Hamil Terlalu Dekat Ternyata Berbahaya, Dokter Ungkap Alasannya! 

Gaya Hidup | inews | Kamis, 18 Juni 2026 - 19:39
share

JAKARTA, iNews.id – Kehamilan yang terjadi berulang kali tanpa disertai masa pemulihan yang cukup dapat meningkatkan risiko gangguan dasar panggul atau pelvic floor disorder (PFD) pada perempuan. Kok bisa? 

Masalah PFD akibat hamil terlalu dekat berpotensi menimbulkan berbagai masalah kesehatan, mulai dari sulit menahan buang air kecil (beser), nyeri saat berhubungan intim, hingga penurunan organ panggul.

Dokter Spesialis Obstetri dan Ginekologi Bamed, dr Ni Komang Yeni Dhana Sari, Sp.OG., menegaskan bahwa tubuh perempuan membutuhkan waktu untuk pulih setelah proses kehamilan dan persalinan. Jika kehamilan berikutnya terjadi terlalu cepat sebelum pemulihan optimal, risiko gangguan pada dasar panggul dapat meningkat.

"Makin sering kehamilan apakah semakin besar risiko PFD? Yes, absolutely," kata dr Yeni dalam Seminar Media Comprehensive Aesthetic and Wellness Bamed, di kawasan Jakarta Selatan, Kamis (18/6/2026).

Menurutnya, banyak orang mengira risiko gangguan dasar panggul hanya dipengaruhi oleh metode persalinan. Padahal, kehamilan itu sendiri menjadi faktor utama yang memberikan tekanan besar pada struktur dasar panggul.

"Yang menyebabkan risiko PFD adalah kehamilan," ujarnya.

Dokter Yeni menjelaskan, pada trimester akhir kehamilan, tekanan pada dasar panggul mencapai tingkat tertinggi. Kondisi ini dapat melemahkan otot dan jaringan penyangga yang berfungsi menopang organ-organ di area panggul, seperti kandung kemih, rahim, dan usus.

Karena itu, ibu hamil dianjurkan menjaga kenaikan berat badan sesuai rekomendasi medis. Berat badan janin yang terlalu besar dapat menambah tekanan pada dasar panggul selama masa kehamilan maupun saat proses persalinan.

"Stigma makan untuk dua orang itu harus dihilangkan. Bukan makan yang banyak, tapi makan yang penting," kata dr Yeni.

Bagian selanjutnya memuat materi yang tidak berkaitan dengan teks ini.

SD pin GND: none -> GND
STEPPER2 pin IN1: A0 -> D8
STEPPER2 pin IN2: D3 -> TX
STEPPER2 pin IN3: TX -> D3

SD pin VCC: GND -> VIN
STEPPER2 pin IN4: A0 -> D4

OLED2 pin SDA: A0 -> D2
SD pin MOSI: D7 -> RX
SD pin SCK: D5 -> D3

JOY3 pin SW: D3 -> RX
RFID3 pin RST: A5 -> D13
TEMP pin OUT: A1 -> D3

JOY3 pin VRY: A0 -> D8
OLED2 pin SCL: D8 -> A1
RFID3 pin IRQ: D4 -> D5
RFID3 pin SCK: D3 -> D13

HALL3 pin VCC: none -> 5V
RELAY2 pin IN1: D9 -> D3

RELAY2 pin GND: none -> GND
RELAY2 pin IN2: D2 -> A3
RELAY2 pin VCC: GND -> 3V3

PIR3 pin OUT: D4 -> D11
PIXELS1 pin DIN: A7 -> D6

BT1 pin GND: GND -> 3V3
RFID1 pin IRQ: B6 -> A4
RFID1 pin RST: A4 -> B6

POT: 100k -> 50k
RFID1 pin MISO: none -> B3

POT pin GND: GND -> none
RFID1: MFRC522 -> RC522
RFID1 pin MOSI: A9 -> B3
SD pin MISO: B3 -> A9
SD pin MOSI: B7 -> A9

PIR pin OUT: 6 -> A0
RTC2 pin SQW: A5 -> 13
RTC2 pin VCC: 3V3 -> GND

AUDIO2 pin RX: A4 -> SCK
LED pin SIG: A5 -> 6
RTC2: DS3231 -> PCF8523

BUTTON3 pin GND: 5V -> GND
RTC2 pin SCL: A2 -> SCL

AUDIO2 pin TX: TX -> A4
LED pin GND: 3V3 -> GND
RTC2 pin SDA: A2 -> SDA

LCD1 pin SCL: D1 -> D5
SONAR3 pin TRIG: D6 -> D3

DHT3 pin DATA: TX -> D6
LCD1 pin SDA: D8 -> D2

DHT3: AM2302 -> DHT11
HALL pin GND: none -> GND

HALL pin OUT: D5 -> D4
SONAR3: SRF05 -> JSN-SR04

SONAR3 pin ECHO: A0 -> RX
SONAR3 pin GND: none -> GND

Ia menambahkan bahwa bayi dengan berat badan berlebih berpotensi meningkatkan risiko kerusakan pada jaringan dasar panggul.

"Bayi-bayi yang besar itu sangat bisa merusak dasar panggul pada saat kehamilan maupun persalinan," ujarnya.

Selain ukuran bayi, proses persalinan yang berlangsung lama juga menjadi faktor yang perlu diwaspadai. Semakin lama bayi berada di dasar panggul selama proses mengejan, semakin besar kemungkinan terjadinya kerusakan pada otot dan jaringan pendukung di area tersebut.

Meski demikian, risiko gangguan dasar panggul bukan berarti tidak dapat dicegah. Dokter Yeni menekankan pentingnya menjalani pemulihan pascamelahirkan secara optimal, termasuk dengan menjaga asupan nutrisi, mendapatkan waktu istirahat yang cukup, serta melakukan latihan penguatan otot dasar panggul dan otot inti tubuh.

"Jadi, mengembalikan lagi otot-otot perut depan, bagian belakang maupun dasar panggulnya, dikembalikan lagi seperti apa,” jelasnya.

Menurut dia, banyak perempuan berhasil terhindar dari gangguan dasar panggul karena disiplin menjalani proses pemulihan setelah melahirkan. Oleh sebab itu, menjaga jarak kehamilan menjadi langkah penting agar tubuh memiliki waktu yang cukup untuk kembali pulih.

Jika kondisi tubuh setelah melahirkan belum sepenuhnya pulih dan kehamilan berikutnya terjadi terlalu cepat, risiko terjadinya gangguan dasar panggul akan semakin besar. Karena itu, perempuan disarankan tidak terburu-buru merencanakan kehamilan berikutnya.

"Jadi memang hamil satu benerin dulu (pulih total), baru hamil lagi," pungkas dr Yeni.